Replay Mode is a shortened version of the level where you need two specific character types to beat the level. It’ll tell you when you pop into the level which ones you need. In the case of the trampoline level, the characters you needed were both men. Oh, and you cannot cycle between people, what you go in with is what you have access to. The sole purpose of Replay Mode is to jump through the hoops needed to get the Treasure Chest (or Artifact as it was called in Lego Indiana Jones).
Indiana Jones 2 deviates from the typical Lego games you might have seen. You have more hubs centered around the movies except the Crystal Skull which appears to have about three (it might be four) parts which means it has three or four hubs. You have to play around in these hubs to unlock some of the levels, the characters and the extras. When you beat a level, you get access to a character – usually an enemy – but only after you beat them up several times in the hub area and after you buy them. If you don’t buy them or can’t afford them, they remain hostile. You unlock extras and non-hostile characters buy finding red, green and blue bricks scattered about. You also unlock characters by succeeding at some timed vehicle courses – these are annoying at best. There are also bonus levels which reward you with treasure chests (you also get treasure chests as the reward for the Replay Mode of the Story levels).
I can’t help but feel there was some failure in planning because collecting all the treasure chests in some hubs are harder simply because of the cost involved with the characters required. Raiders of the Lost Ark hub, for example, requires you spend 500,000 Lego bits for Belloc with the Staff of Ra (silly part is you can get Indy who had a Staff of Ra on the level but doesn’t have one while in the hub) while other hubs don’t have that hefty price to complete them.

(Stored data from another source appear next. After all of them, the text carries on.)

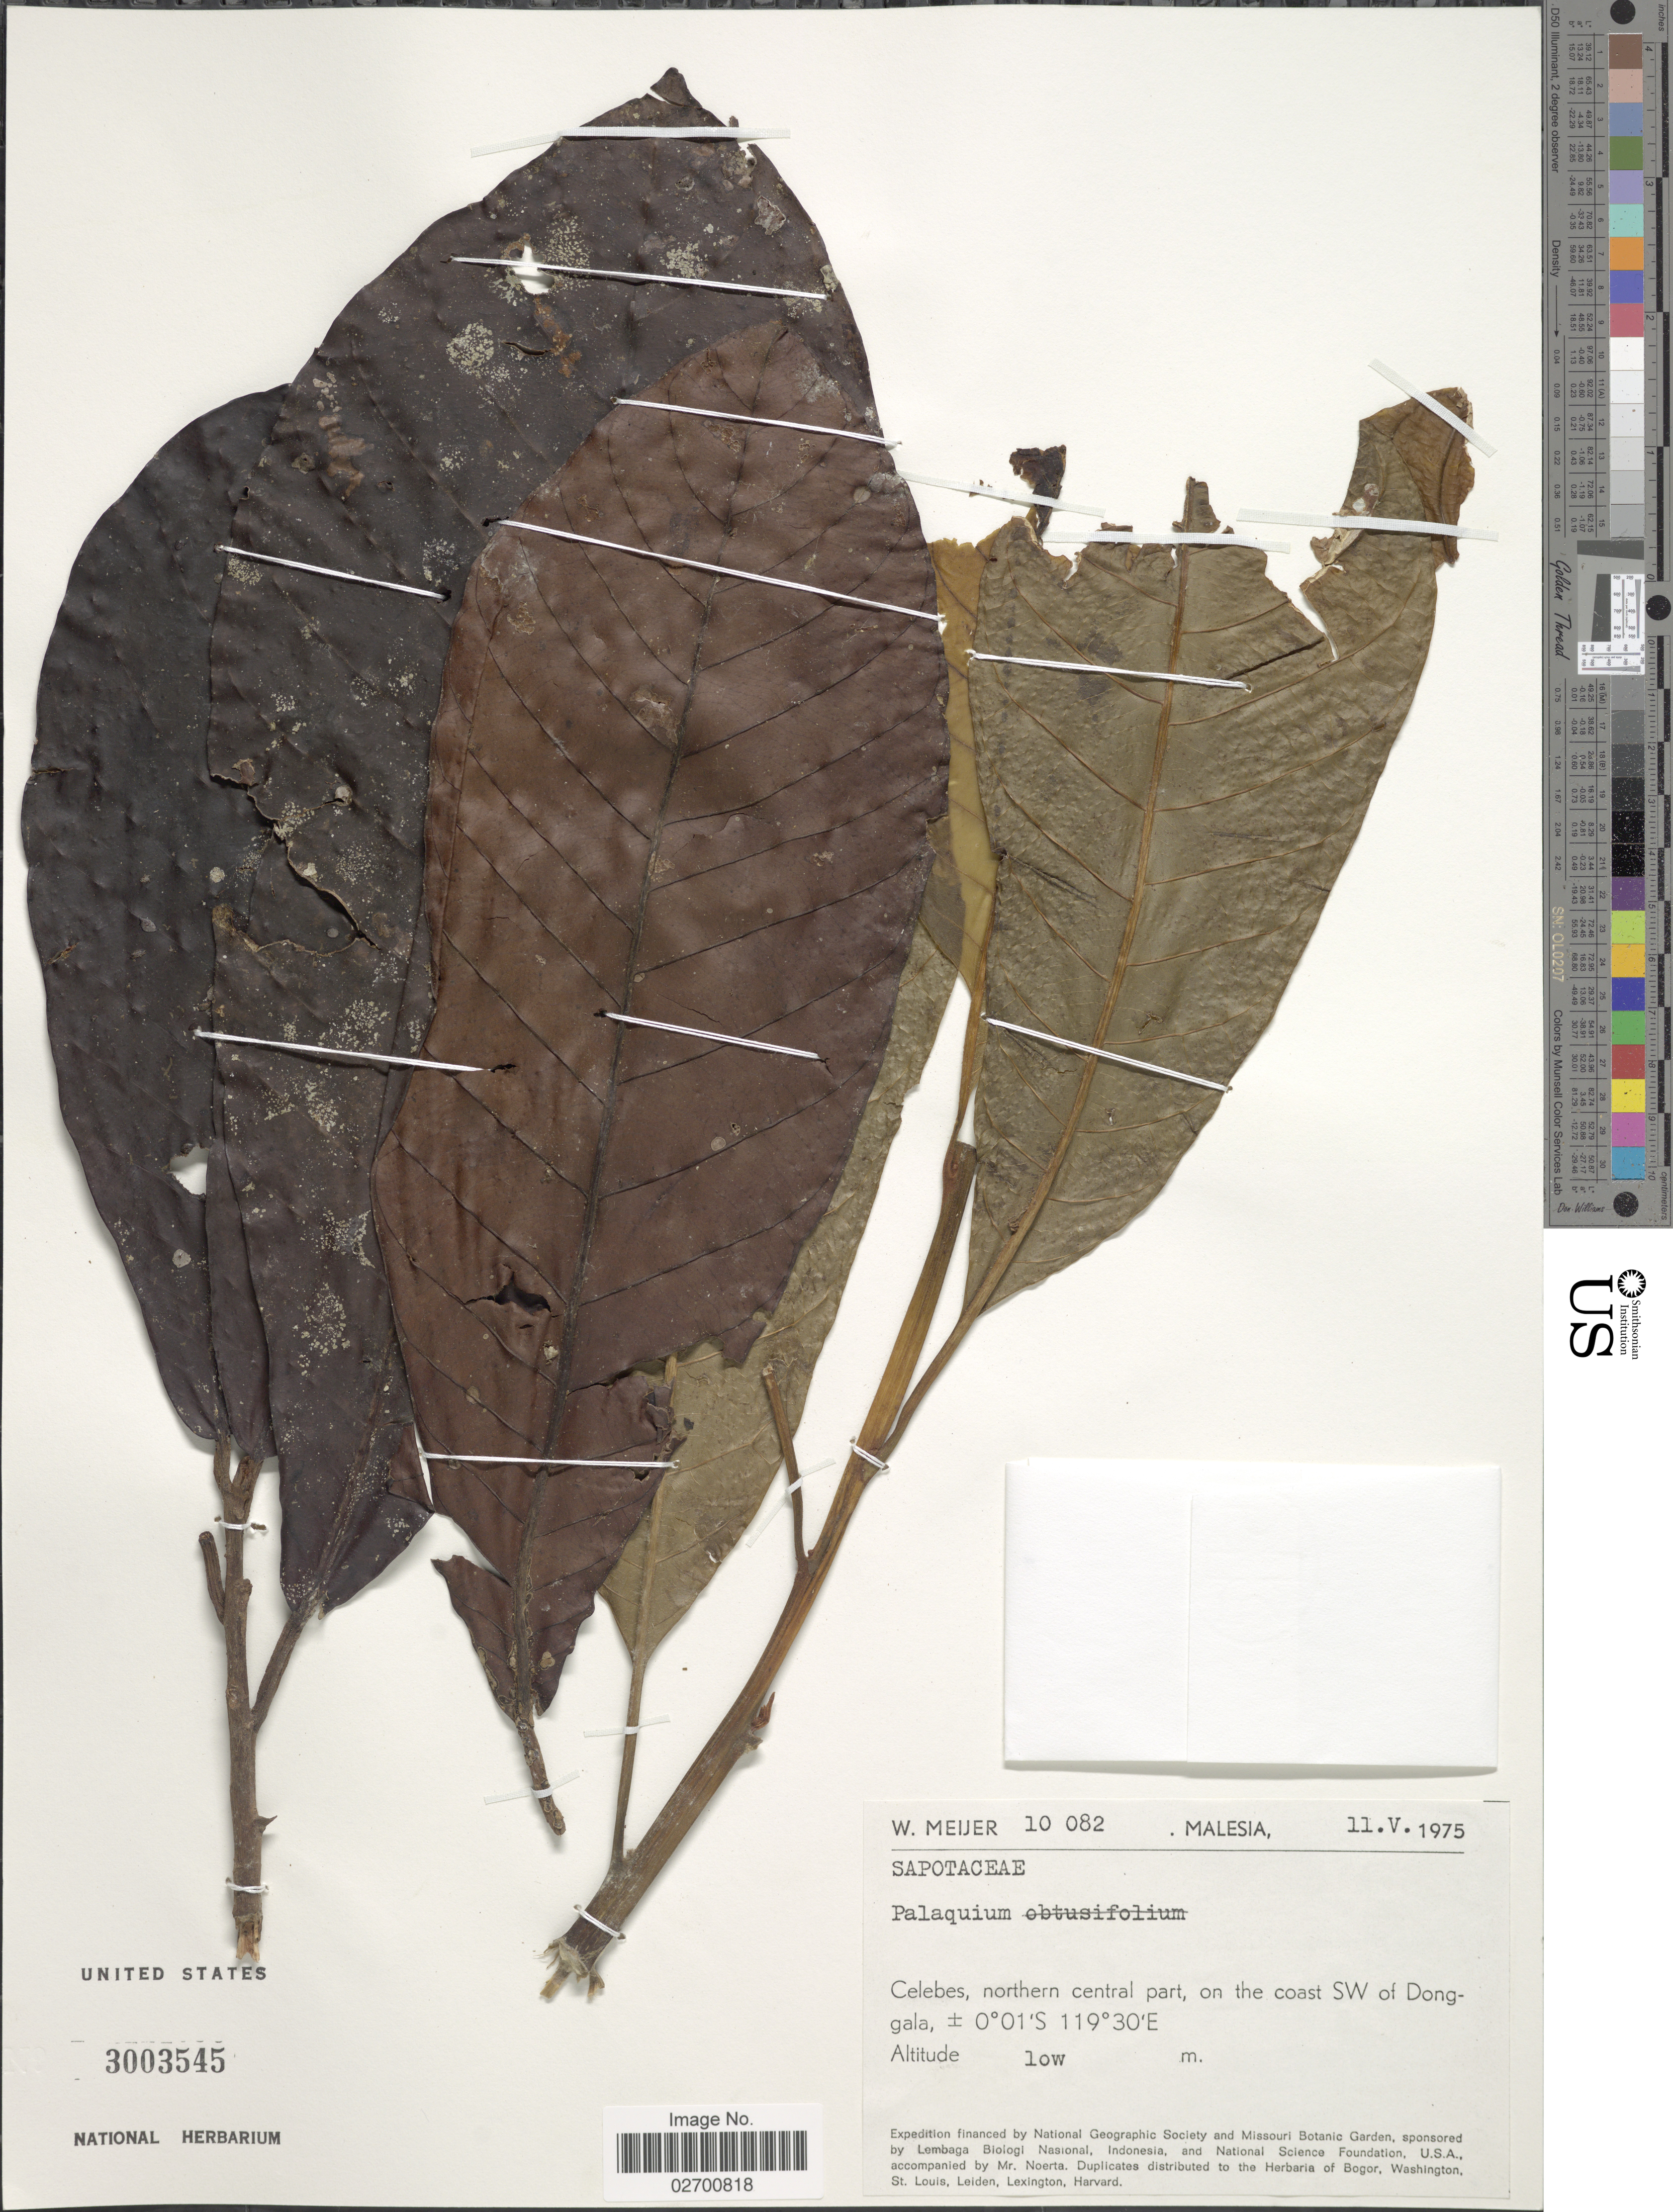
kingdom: Plantae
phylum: Tracheophyta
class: Magnoliopsida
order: Ericales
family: Sapotaceae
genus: Palaquium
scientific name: Palaquium sp.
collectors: W. Meijer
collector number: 10082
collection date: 1975-05-11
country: Malaysia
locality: Malesia. Celebes, northern central part, on the coast SW of Donggala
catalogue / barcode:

I suppose I should expand on the fact that you play through Raiders of the Lost Ark again. It’s not the same as the previous one, instead it’s different parts of the movie and I can’t help but feel like each level is much shorter than what they were in the first Lego Indiana Jones.
They also adding in a targeting mechanism, but like you have with Lego Batman’s Batarang. I don’t mind this addition, it makes sense and they made good use of it so far.
Another addition is vehicle levels where the sole purpose is to drive around in a vehicle and destroy enemy vehicles by colliding with them. There are powerups for speed, jumping and shooting (in some levels). You need to be certain vehicles to beat other vehicles. The controls are somewhat iffy and this is one of the areas you really feel the pain of the split screen and have your view point blocked a lot. These can be fun, though they’re really repetitive and there have been occasions where my vehicle blew up and it didn’t respawn anywhere nearby. In fact, I spent one level running around on foot looking for a vehicle. Some you can hop into and boot the bad guy out, others are parked out of the way. It’s an interesting gameplay mode, but I prefer the longer levels you found in previous Lego games over zipping around the same map over and over. (Think Empire Strikes back level where you have to destroy eight probes, then six walkers and four probes, etc. now imagine having two of those levels per ‘hub’… I might be exaggerating but it felt like there was way too many of those types of levels.)
All in all, it’s a little frustrating and annoying as well with scattered moments of amusement but it also feels way too short. Bottom line is that I am not too pleased with this game.